* [Sayfa]
_ _ _ _ _

Sizin zeytin cinsiniz yeşil mi yoksa siyah mı, diye soranlar hala vardır. Bütün zeytinler önce yeşildir ve olgunlaştıkça siyahlaşır. Zeytinin olgunluk dönemi zeytinyağının kalitesi ile doğrudan orantılıdır. Kaliteli zeytinyağı denince; polifenol değerleri yüksek olan, meyvemsi tadı yoğun, serbest oleik asidi düşük (sızmada en fazla 0.8), peroksidi 20'den az, özetle kimyasal ve duyusal parametreleri sızma tarifine uygun yağ demektir. Polifenoller zeytinyağının en önemli özelliklerini barındırırlar, suya ve havaya karışıp yağdan kaçmaları söz konusudur. İçinde antioksidanlar, E vitamini, oleoropein gibi doğada ender rastlanan faydalı maddeleri barındıran polifenollerin zeytinde en yoğun olduğu dönem zeytin ham yani yeşil halindeykendir. Fakat zeytinin yağ oranı yeşilken azdır. Kalite ve yağ verimliliği ters orantılıdır. Bu nedenle en uygun hasat dönemi yeşilden siyaha dönerken, mor-pembe dönemidir. "Erken hasat" tabir edilen zeytinyağlarından bu anlaşılır. Evlerimizde bunun doğruluğunu anlamak için şişeyi açtığımızda yoğun zeytinyağı kokusunu alabiliyor muyuz, ona bakmalıyız. Eğer mutfakta salataya dökülen zeytinyağının kokusunu salondaki sofradan algılayabiliyorsak, o iyi bir zeytinyağıdır. Kaliteli zeytinyağı buram buram taze zeytin kokmalıdır.
Kokusunda anlaştık diyelim. Fakat kaliteli zeytinyağının en çok tartışılan ve üstünde hala uzlaşılamayan yanı tadıdır.

_ _ _ _ _

* [Veri kesiti]
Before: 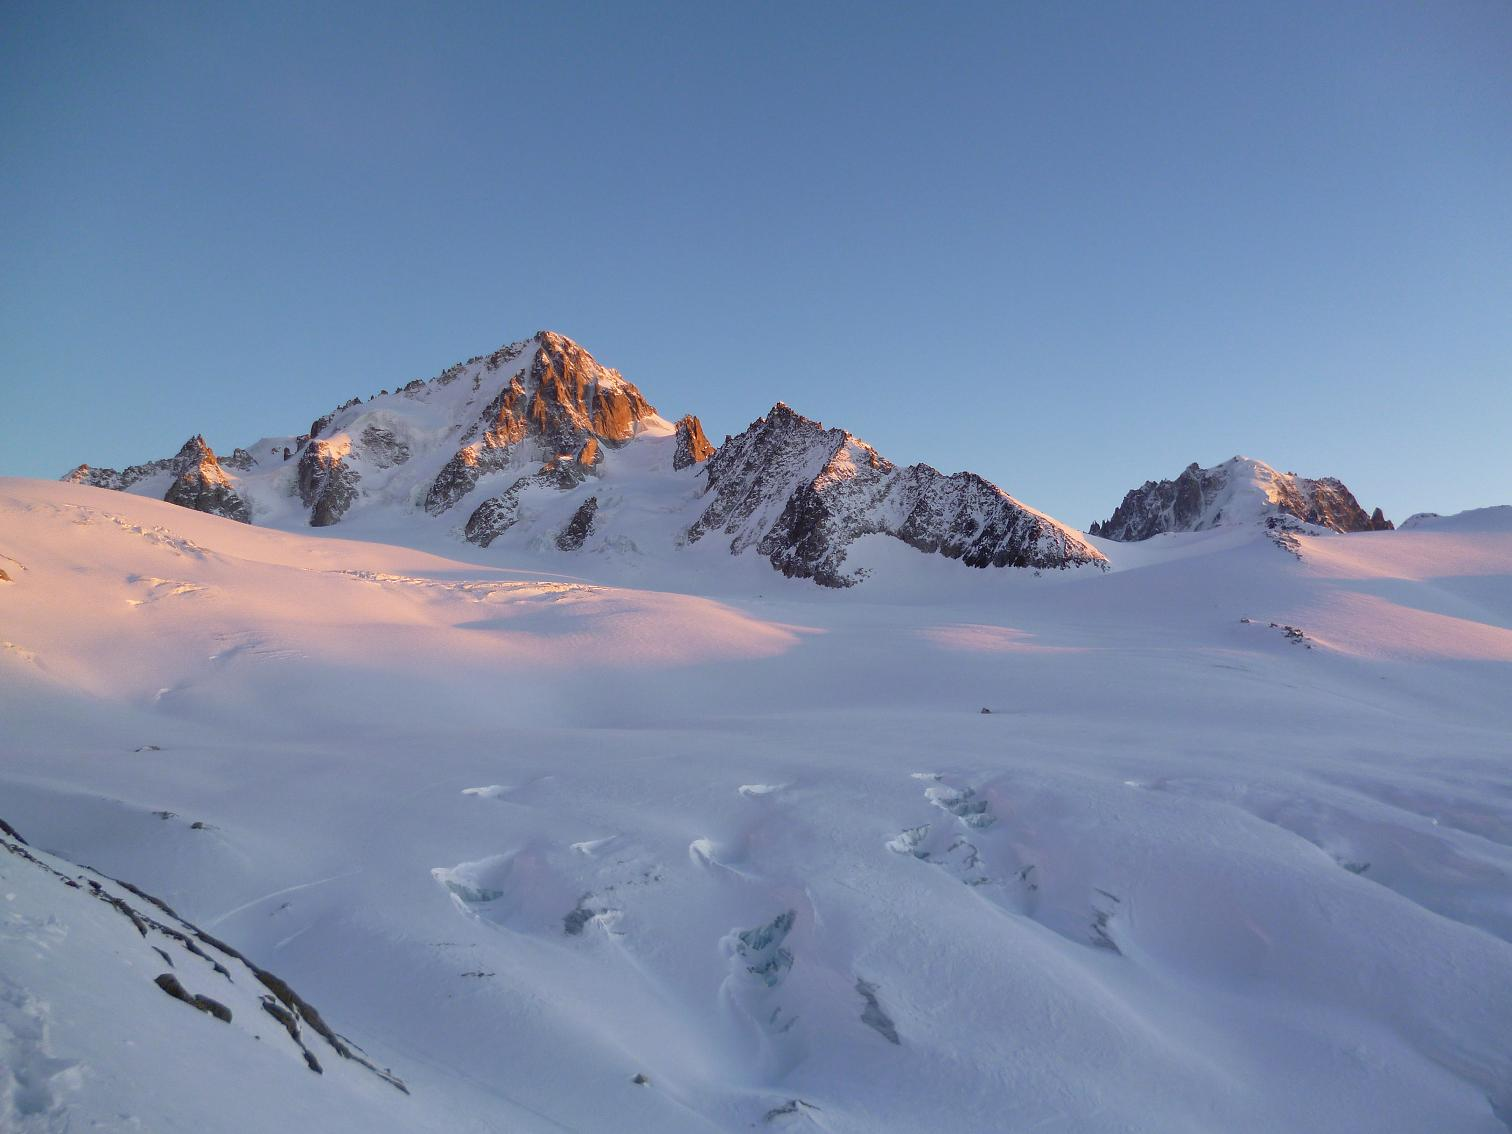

_ _ _ _ _

* [Alıştırmanın amacı] Zeytinyağı metnine göre en uygun hasat dönemi hangisidir? Bu verilerin zeytinyağı metniyle bir ilgisi yoktur.

* [Göreve yanıt] Zeytinin yeşilden siyaha dönerken geçtiği mor-pembe dönemdir.